Paula T. Hammond
Massachusetts Institute of Technology
Charge Is on Our Side—Using Electrostatic Interplay with Cells and Tissues to Deliver Drugs
Nanomaterials of many types have been applied to address biomedical challenges, particularly in the delivery of drugs to targeted regions of the body. One of the most powerful interactions that can regulate tissue transport and nanomaterial trafficking is electrostatic charge. In our laboratory, we have used electrostatic assembly methods in conjunction with well-defined charged macromolecules to enable delivery of drugs to specific tissues or organs based on a combination of multivalent charge interactions coupled with other secondary non-specific or specific binding interactions. These systems vary from highly designed synthetic vectors that can deliver mRNA and even gene editing systems to electrostatically assembled complexes that can be generated with a great deal of control. The generation of such systems requires, in each case, a tuning of the ratio of charged species, and an ability to direct responsive behavior that enables release in such systems.
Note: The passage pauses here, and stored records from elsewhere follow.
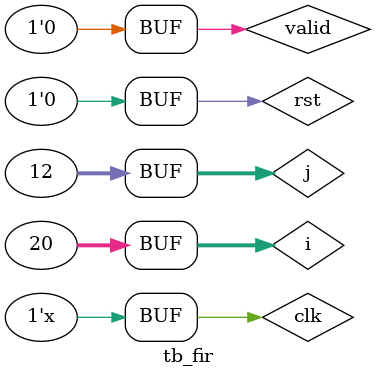
<source format=v>
`timescale 1ns / 1ps
`default_nettype none

module tb_fir(

    );
    // TEST IMAGE: 16x9
    // TEST IMAGE FULL: 20x12

    
    localparam CLK_PERIOD = 10;
    localparam HALF_CLK_PERIOD = CLK_PERIOD/2;

    reg clk = 1'b0;
    reg rst = 1'b1;
    reg valid = 1'b1;
    reg [7:0] pixel;

    wire o_hsync, o_vsync, o_valid;
    wire [7:0] o_pixel;

    reg [19:0] hsync_shr = 20'b0000000000000000110;
    reg [11:0] vsync_shr = 12'b000000000010;

    reg [7:0] img[19:0][11:0];

    integer i, j;
    initial begin
        for(i = 0; i < 20; i = i + 1) begin
            for(j = 0; j < 12; j = j + 1) begin
                img[i][j] <= i;
            end
        end
    end

    // STIMULUS
    always
    begin
        clk <= ~clk;
        #HALF_CLK_PERIOD;
    end

    reg [15:0] vsync_cntr;
    wire vsync_cntr_rst;
    always @ (posedge clk) begin
        hsync_shr <= {hsync_shr[18:0], hsync_shr[19]}; 
        if(vsync_cntr_rst) begin
            vsync_shr <= {vsync_shr[10:0], vsync_shr[11]}; 
        end
    end

    assign vsync_cntr_rst = (vsync_cntr == 19);
    always @ (posedge clk)
    begin
        if(rst) begin
            vsync_cntr <= 0;
        end else if (vsync_cntr_rst) begin
            vsync_cntr <= 0;
        end else if(valid) begin
            vsync_cntr <= vsync_cntr + 1;
        end
    end




    initial begin
        #CLK_PERIOD;
        #CLK_PERIOD;
        #CLK_PERIOD;
        #CLK_PERIOD;
        #CLK_PERIOD;
        rst <= 1'b0;
        valid <= 1'b1;

        for(j = 0; j < 12; j = j + 1) begin
            for(i = 0; i < 20; i = i + 1) begin
                pixel <= img[i][j];
                #CLK_PERIOD;
            end
        end
        
        valid <= 1'b0;
    end


    fir dut (
        .clk            (clk),
        .rst            (rst),
        .i_hsync        (hsync_shr[19]),
        .i_vsync        (vsync_shr[11]),
        .i_valid        (valid),
        .i_pixel        (pixel),
        .o_hsync        (o_hsync),
        .o_vsync        (o_vsync),
        .o_valid        (o_valid),
        .o_pixel        (o_pixel),
        .apb_clk        (),
        .apb_rstn       (),
        .apb_penable    (),
        .apb_paddr      (),
        .apb_psel       (),
        .apb_pwdata     (),
        .apb_pwrite     (),
        .apb_prdata     (),
        .apb_pslverr    (),
        .apb_pready     (),
        .rec_en         (),
        .irq            ()

    );














endmodule

</source>
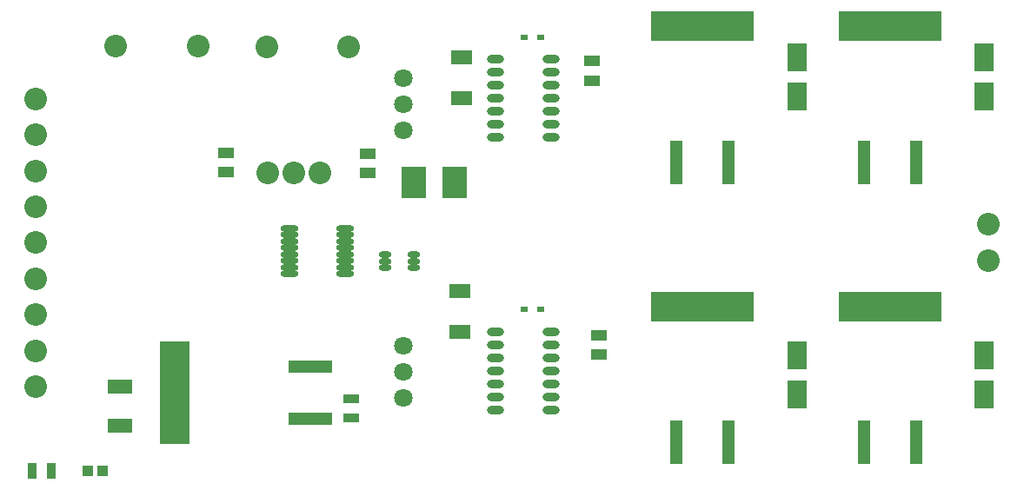
<source format=gts>
G04 Layer_Color=8388736*
%FSLAX25Y25*%
%MOIN*%
G70*
G01*
G75*
%ADD37R,0.07965X0.05800*%
%ADD38R,0.17139X0.04934*%
%ADD39R,0.11430X0.39383*%
%ADD40R,0.03556X0.05918*%
%ADD41R,0.09265X0.05800*%
%ADD42R,0.05918X0.03556*%
%ADD43O,0.06509X0.03162*%
%ADD44O,0.04737X0.02375*%
%ADD45R,0.03950X0.03950*%
%ADD46R,0.07493X0.10642*%
%ADD47R,0.05918X0.04343*%
%ADD48R,0.09816X0.12296*%
%ADD49O,0.06706X0.02572*%
%ADD50R,0.02965X0.02375*%
%ADD51R,0.04934X0.17139*%
%ADD52R,0.39383X0.11430*%
%ADD53C,0.07099*%
%ADD54C,0.08674*%
D37*
X275590Y248031D02*
D03*
Y263779D02*
D03*
X274803Y174016D02*
D03*
Y158268D02*
D03*
D38*
X217520Y125039D02*
D03*
Y145039D02*
D03*
D39*
X165354Y135039D02*
D03*
D40*
X118307Y105118D02*
D03*
X110827D02*
D03*
D41*
X144488Y137402D02*
D03*
Y122441D02*
D03*
D42*
X233071Y132677D02*
D03*
Y125197D02*
D03*
D43*
X288484Y263032D02*
D03*
Y258032D02*
D03*
Y253031D02*
D03*
Y248031D02*
D03*
Y243032D02*
D03*
Y238032D02*
D03*
Y233032D02*
D03*
X309941Y263032D02*
D03*
Y258032D02*
D03*
Y253031D02*
D03*
Y248031D02*
D03*
Y243032D02*
D03*
Y238032D02*
D03*
Y233032D02*
D03*
X288484Y158307D02*
D03*
Y153307D02*
D03*
Y148307D02*
D03*
Y143307D02*
D03*
Y138307D02*
D03*
Y133307D02*
D03*
Y128307D02*
D03*
X309941Y158307D02*
D03*
Y153307D02*
D03*
Y148307D02*
D03*
Y143307D02*
D03*
Y138307D02*
D03*
Y133307D02*
D03*
Y128307D02*
D03*
D44*
X246063Y187992D02*
D03*
Y185433D02*
D03*
Y182874D02*
D03*
X257087Y187992D02*
D03*
Y185433D02*
D03*
Y182874D02*
D03*
D45*
X132087Y105118D02*
D03*
X137992D02*
D03*
D46*
X475984Y134252D02*
D03*
Y149213D02*
D03*
X404331Y134252D02*
D03*
Y149213D02*
D03*
X475984Y248819D02*
D03*
Y263779D02*
D03*
X404331Y248819D02*
D03*
Y263779D02*
D03*
D47*
X325590Y254724D02*
D03*
Y262205D02*
D03*
X328346Y149606D02*
D03*
Y157087D02*
D03*
X239370Y226772D02*
D03*
Y219291D02*
D03*
X185039Y227165D02*
D03*
Y219685D02*
D03*
D48*
X272835Y215748D02*
D03*
X257087D02*
D03*
D49*
X209449Y198120D02*
D03*
Y195620D02*
D03*
Y193120D02*
D03*
Y190620D02*
D03*
Y188120D02*
D03*
Y185620D02*
D03*
Y183120D02*
D03*
Y180620D02*
D03*
X230709Y198120D02*
D03*
Y195620D02*
D03*
Y193120D02*
D03*
Y190620D02*
D03*
Y188120D02*
D03*
Y185620D02*
D03*
Y183120D02*
D03*
Y180620D02*
D03*
D50*
X305906Y271260D02*
D03*
X299606D02*
D03*
X305906Y166929D02*
D03*
X299606D02*
D03*
D51*
X429764Y223425D02*
D03*
X449764D02*
D03*
X357716D02*
D03*
X377716D02*
D03*
X429764Y115945D02*
D03*
X449764D02*
D03*
X357716Y115945D02*
D03*
X377716D02*
D03*
D52*
X439764Y275590D02*
D03*
X367717D02*
D03*
X439764Y168110D02*
D03*
X367717Y168110D02*
D03*
D53*
X253150Y133150D02*
D03*
Y143150D02*
D03*
Y153150D02*
D03*
X253151Y255512D02*
D03*
Y245512D02*
D03*
Y235512D02*
D03*
D54*
X112205Y151138D02*
D03*
Y137402D02*
D03*
Y164961D02*
D03*
Y192520D02*
D03*
Y178740D02*
D03*
Y206299D02*
D03*
Y220079D02*
D03*
Y233858D02*
D03*
Y247638D02*
D03*
X232283Y267717D02*
D03*
X200787D02*
D03*
X142913Y268110D02*
D03*
X174409D02*
D03*
X477559Y185827D02*
D03*
Y199606D02*
D03*
X221260Y219291D02*
D03*
X201260D02*
D03*
X211260D02*
D03*
M02*

</source>
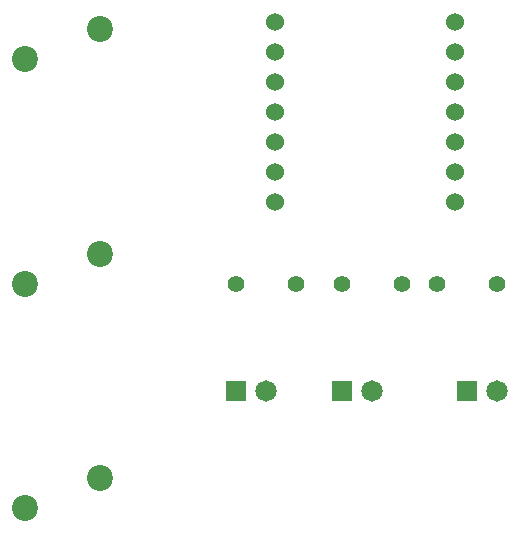
<source format=gbr>
%TF.GenerationSoftware,KiCad,Pcbnew,9.0.3*%
%TF.CreationDate,2025-07-19T14:34:55-07:00*%
%TF.ProjectId,aurorapcbworkshop,6175726f-7261-4706-9362-776f726b7368,rev?*%
%TF.SameCoordinates,Original*%
%TF.FileFunction,Copper,L2,Bot*%
%TF.FilePolarity,Positive*%
%FSLAX46Y46*%
G04 Gerber Fmt 4.6, Leading zero omitted, Abs format (unit mm)*
G04 Created by KiCad (PCBNEW 9.0.3) date 2025-07-19 14:34:55*
%MOMM*%
%LPD*%
G01*
G04 APERTURE LIST*
%TA.AperFunction,ComponentPad*%
%ADD10C,1.524000*%
%TD*%
%TA.AperFunction,ComponentPad*%
%ADD11C,2.200000*%
%TD*%
%TA.AperFunction,ComponentPad*%
%ADD12C,1.400000*%
%TD*%
%TA.AperFunction,ComponentPad*%
%ADD13R,1.815000X1.815000*%
%TD*%
%TA.AperFunction,ComponentPad*%
%ADD14C,1.815000*%
%TD*%
G04 APERTURE END LIST*
D10*
%TO.P,U2,1,GPIO26/ADC0/A0*%
%TO.N,Button1*%
X178260000Y-110260000D03*
%TO.P,U2,2,GPIO27/ADC1/A1*%
%TO.N,Button2*%
X178260000Y-112800000D03*
%TO.P,U2,3,GPIO28/ADC2/A2*%
%TO.N,Button3*%
X178260000Y-115340000D03*
%TO.P,U2,4,GPIO29/ADC3/A3*%
%TO.N,LED1*%
X178260000Y-117880000D03*
%TO.P,U2,5,GPIO6/SDA*%
%TO.N,LED2*%
X178260000Y-120420000D03*
%TO.P,U2,6,GPIO7/SCL*%
%TO.N,LED3*%
X178260000Y-122960000D03*
%TO.P,U2,7,GPIO0/TX*%
%TO.N,unconnected-(U2-GPIO0{slash}TX-Pad7)*%
X178260000Y-125500000D03*
%TO.P,U2,8,GPIO1/RX*%
%TO.N,unconnected-(U2-GPIO1{slash}RX-Pad8)*%
X193500000Y-125500000D03*
%TO.P,U2,9,GPIO2/SCK*%
%TO.N,unconnected-(U2-GPIO2{slash}SCK-Pad9)*%
X193500000Y-122960000D03*
%TO.P,U2,10,GPIO4/MISO*%
%TO.N,unconnected-(U2-GPIO4{slash}MISO-Pad10)*%
X193500000Y-120420000D03*
%TO.P,U2,11,GPIO3/MOSI*%
%TO.N,unconnected-(U2-GPIO3{slash}MOSI-Pad11)*%
X193500000Y-117880000D03*
%TO.P,U2,12,3V3*%
%TO.N,unconnected-(U2-3V3-Pad12)*%
X193500000Y-115340000D03*
%TO.P,U2,13,GND*%
%TO.N,GND*%
X193500000Y-112800000D03*
%TO.P,U2,14,VBUS*%
%TO.N,unconnected-(U2-VBUS-Pad14)*%
X193500000Y-110260000D03*
%TD*%
D11*
%TO.P,SW3,1,1*%
%TO.N,GND*%
X163460000Y-148920000D03*
%TO.P,SW3,2,2*%
%TO.N,Buttton3*%
X157110000Y-151460000D03*
%TD*%
%TO.P,SW2,1,1*%
%TO.N,GND*%
X163460000Y-129920000D03*
%TO.P,SW2,2,2*%
%TO.N,Button2*%
X157110000Y-132460000D03*
%TD*%
D12*
%TO.P,R3,1*%
%TO.N,Net-(D1-PadA)*%
X191920000Y-132500000D03*
%TO.P,R3,2*%
%TO.N,LED1*%
X197000000Y-132500000D03*
%TD*%
%TO.P,R2,1*%
%TO.N,Net-(D3-PadA)*%
X174920000Y-132500000D03*
%TO.P,R2,2*%
%TO.N,LED3*%
X180000000Y-132500000D03*
%TD*%
%TO.P,R1,1*%
%TO.N,Net-(D2-PadA)*%
X183920000Y-132500000D03*
%TO.P,R1,2*%
%TO.N,LED2*%
X189000000Y-132500000D03*
%TD*%
D13*
%TO.P,D3,C*%
%TO.N,GND*%
X174920000Y-141500000D03*
D14*
%TO.P,D3,A*%
%TO.N,Net-(D3-PadA)*%
X177460000Y-141500000D03*
%TD*%
D13*
%TO.P,D2,C*%
%TO.N,GND*%
X183960000Y-141500000D03*
D14*
%TO.P,D2,A*%
%TO.N,Net-(D2-PadA)*%
X186500000Y-141500000D03*
%TD*%
D13*
%TO.P,D1,C*%
%TO.N,GND*%
X194460000Y-141500000D03*
D14*
%TO.P,D1,A*%
%TO.N,Net-(D1-PadA)*%
X197000000Y-141500000D03*
%TD*%
D11*
%TO.P,SW1,1,1*%
%TO.N,GND*%
X163460000Y-110920000D03*
%TO.P,SW1,2,2*%
%TO.N,Button1*%
X157110000Y-113460000D03*
%TD*%
M02*

</source>
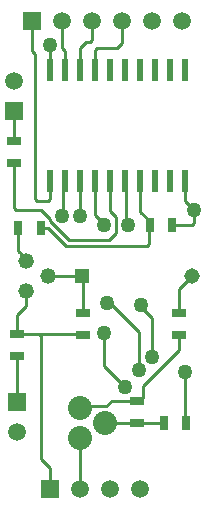
<source format=gtl>
G04*
G04 #@! TF.GenerationSoftware,Altium Limited,Altium Designer,21.6.4 (81)*
G04*
G04 Layer_Physical_Order=1*
G04 Layer_Color=255*
%FSLAX44Y44*%
%MOMM*%
G71*
G04*
G04 #@! TF.SameCoordinates,E2B56968-5C85-43A6-89BA-F0D4BCF3F59A*
G04*
G04*
G04 #@! TF.FilePolarity,Positive*
G04*
G01*
G75*
%ADD10R,0.5588X1.9812*%
%ADD11R,1.3000X0.7000*%
%ADD12R,0.7000X1.3000*%
%ADD13C,0.2540*%
%ADD14C,1.3208*%
%ADD15C,1.5000*%
%ADD16R,1.5000X1.5000*%
%ADD17R,1.5000X1.5000*%
%ADD18C,2.0320*%
%ADD19R,1.3080X1.3080*%
%ADD20C,1.3080*%
%ADD21C,1.2700*%
D10*
X50800Y377190D02*
D03*
X63500D02*
D03*
X76200D02*
D03*
X88900D02*
D03*
X101600D02*
D03*
X114300D02*
D03*
X127000D02*
D03*
X139700D02*
D03*
X152400D02*
D03*
X165100D02*
D03*
Y283210D02*
D03*
X152400D02*
D03*
X139700D02*
D03*
X127000D02*
D03*
X114300D02*
D03*
X101600D02*
D03*
X88900D02*
D03*
X76200D02*
D03*
X63500D02*
D03*
X50800D02*
D03*
D11*
X20320Y298500D02*
D03*
Y317500D02*
D03*
X22860Y135280D02*
D03*
Y154280D02*
D03*
X78740Y153060D02*
D03*
Y172060D02*
D03*
X160020Y172060D02*
D03*
Y153060D02*
D03*
X124460Y97740D02*
D03*
Y78740D02*
D03*
D12*
X24180Y243840D02*
D03*
X43180D02*
D03*
X135280Y246380D02*
D03*
X154280D02*
D03*
X166320Y78740D02*
D03*
X147320D02*
D03*
D13*
X76200Y254000D02*
Y283210D01*
X88900Y254732D02*
Y283210D01*
X96713Y246380D02*
Y246919D01*
X88900Y254732D02*
X96713Y246919D01*
X133132Y228600D02*
X134620Y230088D01*
X49567Y243840D02*
X64807Y228600D01*
X115667Y247747D02*
X117033Y246380D01*
X64807Y228600D02*
X133132D01*
X115667Y247747D02*
Y281843D01*
X101600Y258208D02*
X106873Y252935D01*
X100728Y233680D02*
X106873Y239825D01*
X66912Y233680D02*
X100728D01*
X50800Y249792D02*
X66912Y233680D01*
X106873Y239825D02*
Y252935D01*
X21808Y259080D02*
X43328D01*
X43180Y243840D02*
X49567D01*
X43328Y259080D02*
X50800Y251608D01*
Y249792D02*
Y251608D01*
X62230Y255270D02*
Y281940D01*
X60960Y254000D02*
X62230Y255270D01*
Y281940D02*
X63500Y283210D01*
X99060Y180340D02*
X101600D01*
X126384Y155556D01*
X114300Y283210D02*
X115667Y281843D01*
X135280Y246380D02*
Y249380D01*
X127000Y257660D02*
Y283210D01*
Y257660D02*
X135280Y249380D01*
X126384Y123844D02*
Y155556D01*
X127834Y176966D02*
Y178634D01*
Y176966D02*
X137160Y167640D01*
Y134620D02*
Y167640D01*
X101600Y258208D02*
Y283210D01*
X134620Y230088D02*
Y245720D01*
X20320Y260568D02*
Y298500D01*
Y260568D02*
X21808Y259080D01*
X96520Y127055D02*
X114254Y109321D01*
X96520Y127055D02*
Y154940D01*
X129690Y99970D02*
Y110235D01*
X103271Y97740D02*
X124460D01*
X129690Y110235D02*
X160020Y140565D01*
X124460Y97740D02*
X127460D01*
X129690Y99970D01*
X160020Y140565D02*
Y153060D01*
X98241Y92710D02*
X103271Y97740D01*
X77470Y92710D02*
X98241D01*
X154280Y246380D02*
X171232D01*
X172720Y247868D02*
Y259080D01*
X171232Y246380D02*
X172720Y247868D01*
X165710Y79350D02*
X166320Y78740D01*
X165710Y79350D02*
Y121310D01*
X165100Y121920D02*
X165710Y121310D01*
X20320Y317500D02*
Y342900D01*
X39588Y266700D02*
X49312D01*
X38100Y268188D02*
Y391160D01*
X49312Y266700D02*
X50800Y268188D01*
X38100D02*
X39588Y266700D01*
X50800Y268188D02*
Y283210D01*
X134620Y245720D02*
X135280Y246380D01*
X22860Y96520D02*
Y135280D01*
X76200Y22860D02*
Y66040D01*
X124460Y78740D02*
X147320D01*
X97790D02*
X124460D01*
X76200Y91440D02*
X77470Y92710D01*
X160020Y172060D02*
Y192360D01*
X170860Y203200D01*
X49530D02*
X78060D01*
X78740Y202520D01*
Y172060D02*
Y202520D01*
X41910Y153670D02*
X43180Y152400D01*
X41910Y153670D02*
X78130D01*
X23470D02*
X41910D01*
X22860Y154280D02*
X23470Y153670D01*
X78130D02*
X78740Y153060D01*
X43180Y48260D02*
Y152400D01*
X50800Y22860D02*
Y40640D01*
X43180Y48260D02*
X50800Y40640D01*
X24180Y224328D02*
X30480Y218028D01*
Y215900D02*
Y218028D01*
X24180Y224328D02*
Y243840D01*
X22860Y154280D02*
Y170180D01*
X30480Y177800D01*
Y190500D01*
X35560Y393700D02*
X38100Y391160D01*
X35560Y393700D02*
Y419100D01*
X165100Y266700D02*
Y283210D01*
Y266700D02*
X172720Y259080D01*
X60960Y396240D02*
Y419100D01*
Y396240D02*
X63500Y393700D01*
Y377190D02*
Y393700D01*
X50800Y377190D02*
Y398780D01*
X90388Y396240D02*
X107732D01*
X111760Y400268D01*
X88900Y394752D02*
X90388Y396240D01*
X111760Y400268D02*
Y419100D01*
X88900Y377190D02*
Y394752D01*
X84872Y401320D02*
X86360Y402808D01*
X81280Y401320D02*
X84872D01*
X86360Y402808D02*
Y419100D01*
X76200Y396240D02*
X81280Y401320D01*
X76200Y377190D02*
Y396240D01*
D14*
X30480Y190500D02*
D03*
X49530Y203200D02*
D03*
X30480Y215900D02*
D03*
D15*
X162560Y419100D02*
D03*
X137160D02*
D03*
X111760D02*
D03*
X86360D02*
D03*
X60960D02*
D03*
X20320Y368300D02*
D03*
X22860Y71120D02*
D03*
X76200Y22860D02*
D03*
X101600D02*
D03*
X127000D02*
D03*
D16*
X35560Y419100D02*
D03*
X50800Y22860D02*
D03*
D17*
X20320Y342900D02*
D03*
X22860Y96520D02*
D03*
D18*
X76200Y66040D02*
D03*
X97790Y78740D02*
D03*
X76200Y91440D02*
D03*
D19*
X78060Y203200D02*
D03*
D20*
X170860D02*
D03*
D21*
X76200Y254000D02*
D03*
X117033Y246380D02*
D03*
X96713D02*
D03*
X60960Y254000D02*
D03*
X99060Y180340D02*
D03*
X127834Y178634D02*
D03*
X126384Y123844D02*
D03*
X137160Y134620D02*
D03*
X96520Y154940D02*
D03*
X114254Y109321D02*
D03*
X165100Y121920D02*
D03*
X50800Y398780D02*
D03*
X172720Y259080D02*
D03*
M02*

</source>
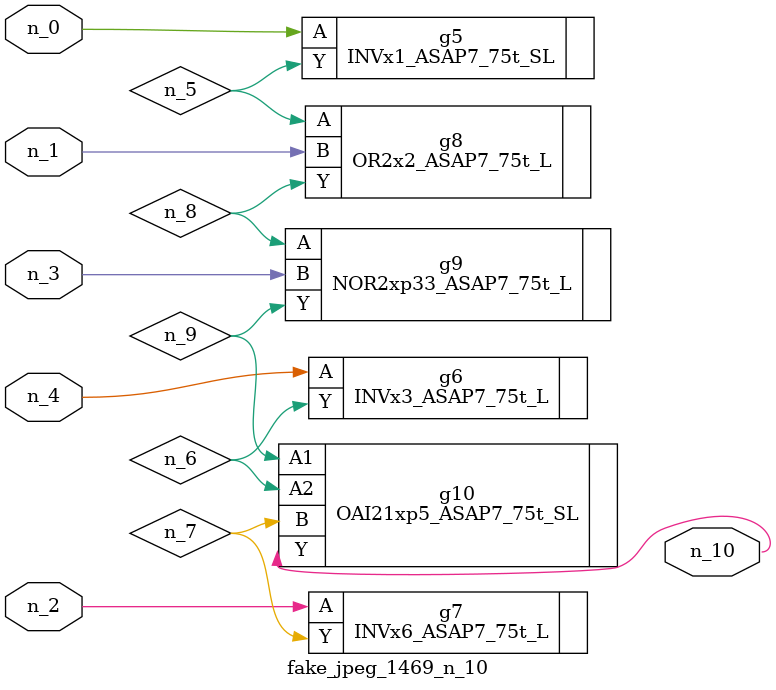
<source format=v>
module fake_jpeg_1469_n_10 (n_3, n_2, n_1, n_0, n_4, n_10);

input n_3;
input n_2;
input n_1;
input n_0;
input n_4;

output n_10;

wire n_8;
wire n_9;
wire n_6;
wire n_5;
wire n_7;

INVx1_ASAP7_75t_SL g5 ( 
.A(n_0),
.Y(n_5)
);

INVx3_ASAP7_75t_L g6 ( 
.A(n_4),
.Y(n_6)
);

INVx6_ASAP7_75t_L g7 ( 
.A(n_2),
.Y(n_7)
);

OR2x2_ASAP7_75t_L g8 ( 
.A(n_5),
.B(n_1),
.Y(n_8)
);

NOR2xp33_ASAP7_75t_L g9 ( 
.A(n_8),
.B(n_3),
.Y(n_9)
);

OAI21xp5_ASAP7_75t_SL g10 ( 
.A1(n_9),
.A2(n_6),
.B(n_7),
.Y(n_10)
);


endmodule
</source>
In one approach, a layer-by-layer (LbL) technique toward construction of nanostructured nanoparticles provides multiple advantages for chemotherapy. We have generated LbL outer layers that provide effective stealth properties, with long systemic plasma blood half-lives and higher tumor accumulation over time. We have demonstrated efficacy in genetically induced non-small cell lung cancer mouse models in which key siRNA targets have been selected with a chemotherapy drug in the same nanoparticle system, and are now examining new siRNA and drug combinations in ovarian cancer. By staging the release of different drug components via the adaptation of the nanoparticle structure, we can achieve highly synergistic release behavior in these systems. We have found that certain LbL nanoparticle formulations traffic differently in cells based on the negatively charged polypeptide, and are exploring ways to utilize these differences in affinity for more selective tumor cell binding and delivery within cells. Ongoing work that includes new ovarian cancer and lymphoma efforts utilizing siRNA and a combination drug therapies will be discussed, including new work involving the delivery of cytokines for activation of the immune system against cancer.
Using a separate approach involving polyelectrolyte co-assembly to form nanoplexes, we found that a unique series of cationic polypeptides with variable charged side chain structures can enhance encapsulation of mRNA with the partnering translational protein, EIF4E, with optimal systems yielding 70 to 80 times that of the mRNA alone. A key to these polymers is their ability to cooperatively bind RNA with the associated protein machinery needed for translation together to enhance translation. More recently, we have found similar kinds of enhancements for the delivery of siRNA via co-complexation with the Ago-2 protein to create a pre-assembled version of RISC complex.
Finally, the manipulation of charge to target other tissues, in particular cartilage, is an important means of targeting the joint for osteoarthritis. We have generated unimolecular charged systems that can be precisely tuned to achieve deep penetration into avascular tissues such as cartilage to enable extended release treatments for cartilage regeneration. These and other uses of controlled polyelectrolytes and their complexes for delivery within tissues and across barriers will be addressed.